> [DATA TO EXAMINE]

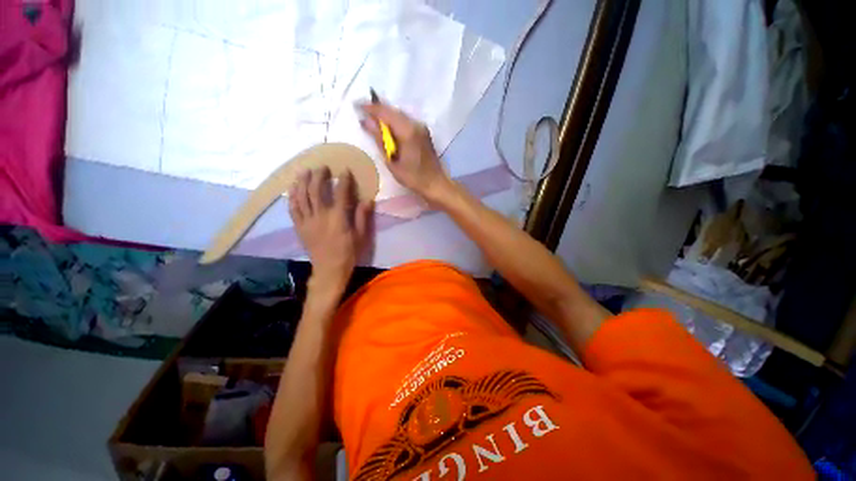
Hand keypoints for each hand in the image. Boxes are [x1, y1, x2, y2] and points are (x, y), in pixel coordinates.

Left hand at [289, 167, 373, 295]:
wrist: (329, 269)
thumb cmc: (349, 253)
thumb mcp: (361, 236)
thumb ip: (362, 217)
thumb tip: (368, 200)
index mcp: (338, 217)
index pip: (340, 193)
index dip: (343, 180)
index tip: (345, 170)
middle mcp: (321, 215)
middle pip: (316, 190)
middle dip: (319, 176)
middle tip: (323, 167)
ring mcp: (307, 220)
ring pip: (302, 196)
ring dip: (303, 181)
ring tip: (305, 171)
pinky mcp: (300, 226)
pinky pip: (293, 208)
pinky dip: (293, 196)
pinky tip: (293, 188)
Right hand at [358, 102, 453, 202]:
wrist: (435, 184)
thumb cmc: (413, 177)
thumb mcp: (392, 161)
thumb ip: (379, 139)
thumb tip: (366, 121)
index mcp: (408, 131)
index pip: (385, 112)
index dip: (370, 108)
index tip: (356, 106)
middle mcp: (416, 124)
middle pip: (393, 111)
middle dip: (377, 110)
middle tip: (361, 112)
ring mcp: (421, 127)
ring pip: (399, 115)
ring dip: (386, 116)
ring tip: (372, 120)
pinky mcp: (424, 132)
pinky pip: (405, 121)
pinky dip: (394, 122)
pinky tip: (387, 129)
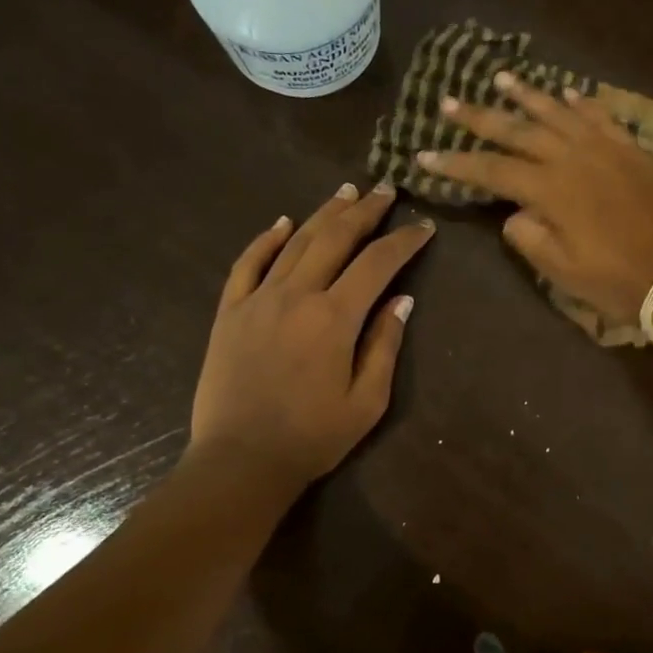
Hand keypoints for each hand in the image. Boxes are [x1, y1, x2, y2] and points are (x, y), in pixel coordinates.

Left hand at [187, 181, 433, 488]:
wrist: (240, 461)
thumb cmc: (313, 437)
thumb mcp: (366, 401)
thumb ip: (384, 345)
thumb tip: (401, 300)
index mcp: (334, 318)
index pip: (377, 263)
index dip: (404, 241)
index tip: (423, 227)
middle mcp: (296, 296)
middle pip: (335, 238)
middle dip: (365, 211)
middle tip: (385, 190)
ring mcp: (257, 299)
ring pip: (295, 242)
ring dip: (323, 214)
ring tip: (345, 192)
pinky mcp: (229, 312)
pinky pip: (247, 263)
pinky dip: (266, 239)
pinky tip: (283, 223)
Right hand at [417, 74, 652, 324]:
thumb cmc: (618, 280)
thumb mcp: (562, 271)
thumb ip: (529, 237)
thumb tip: (515, 213)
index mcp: (551, 189)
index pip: (491, 170)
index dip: (455, 163)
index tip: (423, 154)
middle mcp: (572, 158)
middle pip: (518, 131)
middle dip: (480, 117)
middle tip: (449, 101)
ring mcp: (605, 149)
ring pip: (558, 113)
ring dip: (527, 95)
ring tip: (499, 78)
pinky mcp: (632, 150)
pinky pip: (601, 117)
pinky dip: (581, 103)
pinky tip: (567, 93)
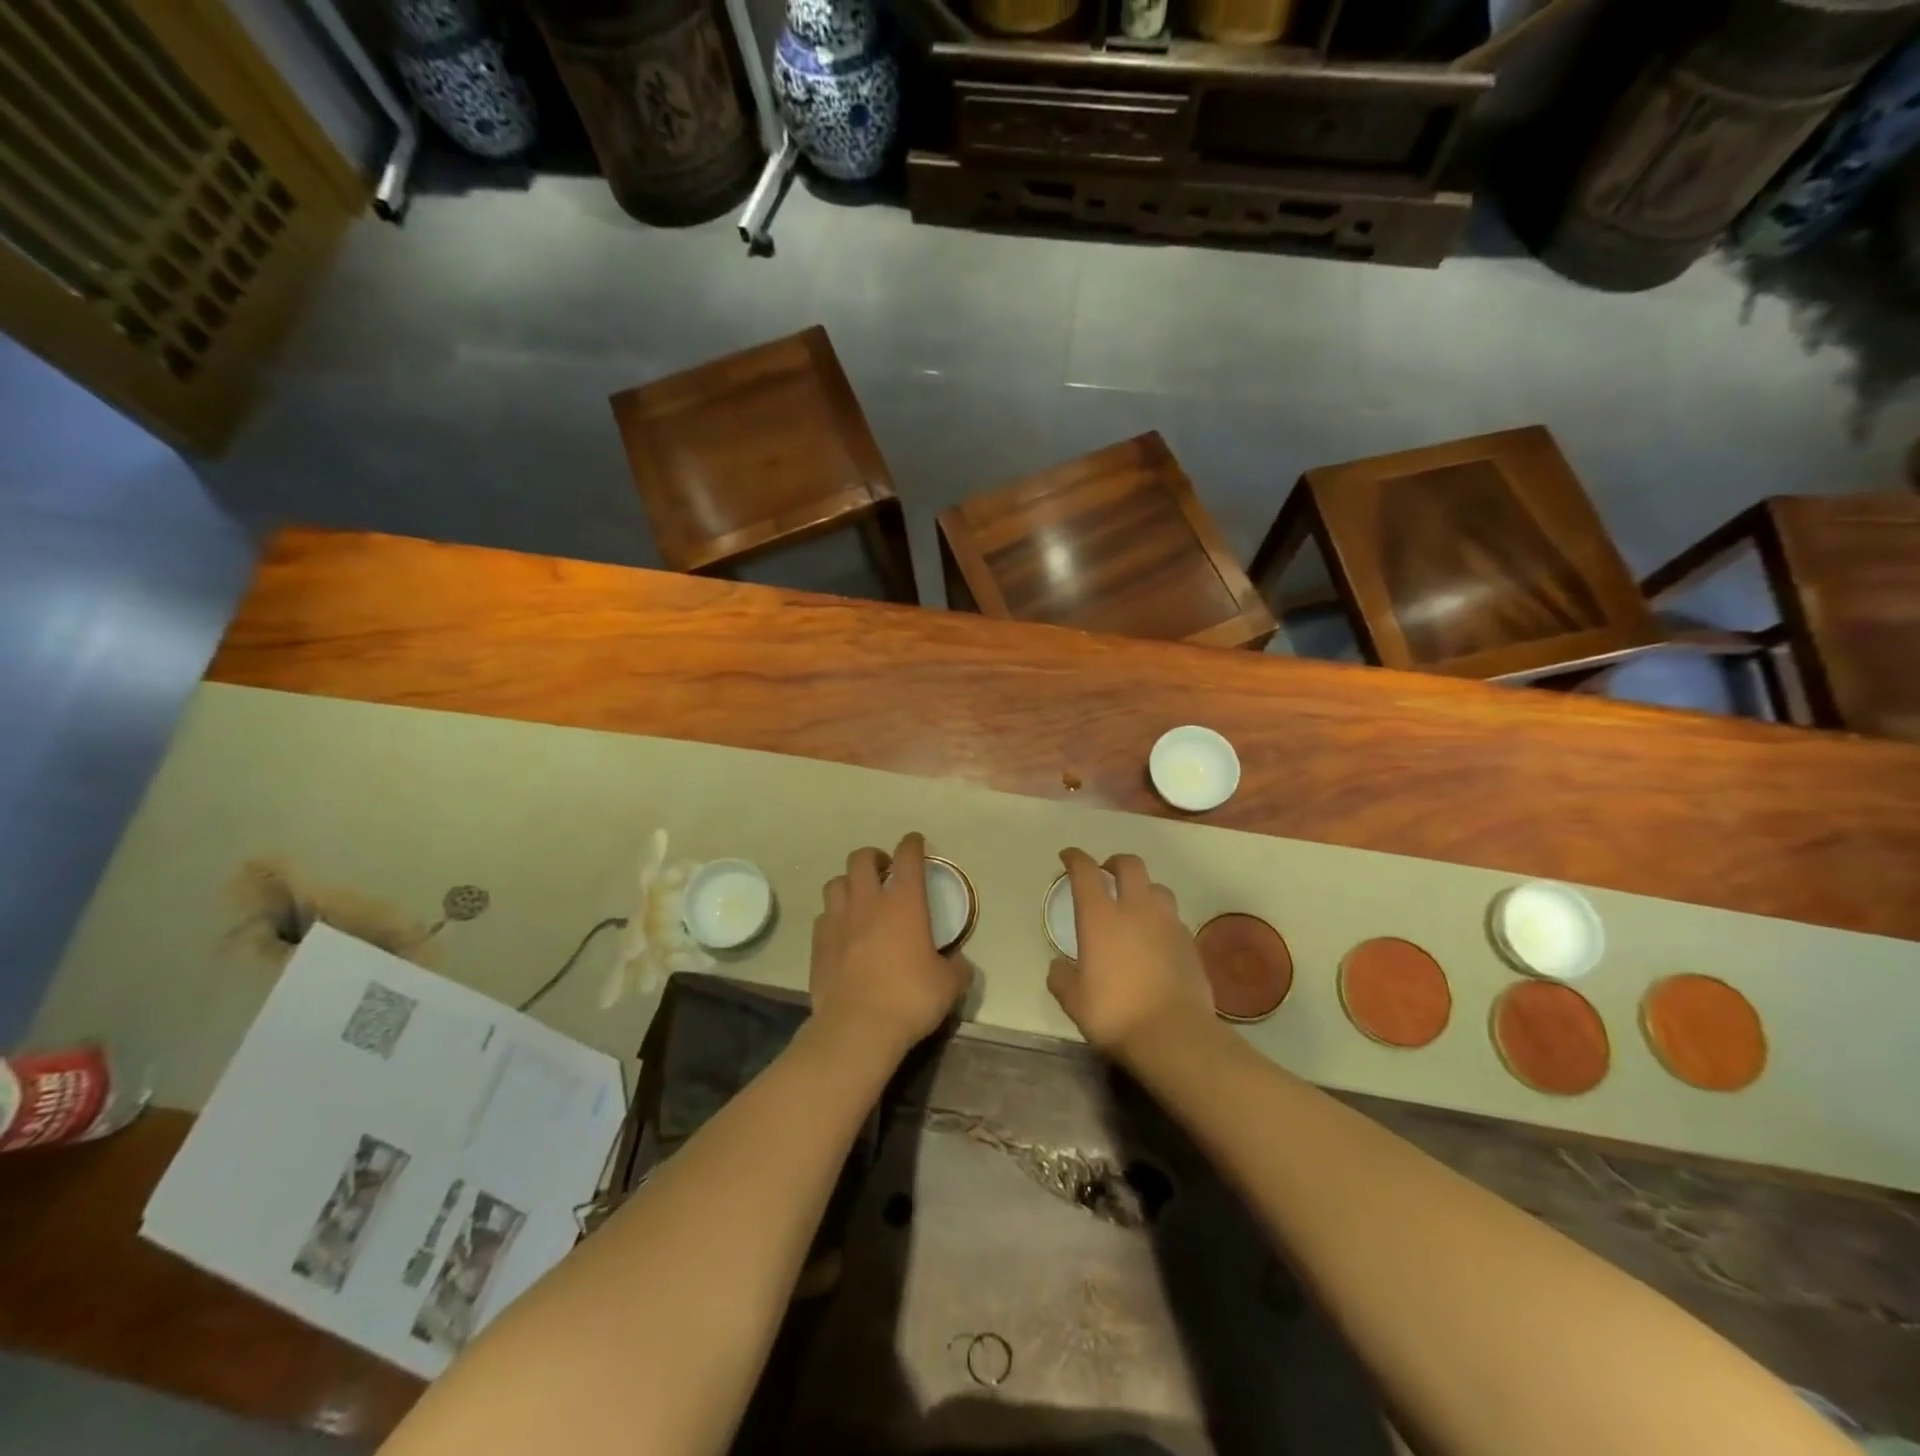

> [EXERCISE AIM]
Beginning with the line above that contains "ring dip: (323, 214)", copy each line exactly up to and including the line that contains "middle pip: (518, 131)", and go no further.

> [ANSWER TO THIS EXERCISE]
ring dip: (323, 214)
ring tip: (345, 192)
pinky mcp: (229, 312)
pinky pip: (247, 263)
pinky dip: (266, 239)
pinky tip: (283, 223)
Right hand at [417, 74, 652, 324]:
thumb cmc: (618, 280)
thumb mcp: (562, 271)
thumb ip: (529, 237)
thumb tip: (515, 213)
index mcp: (551, 189)
index pip: (491, 170)
index dip: (455, 163)
index tip: (423, 154)
middle mcp: (572, 158)
middle pip: (518, 131)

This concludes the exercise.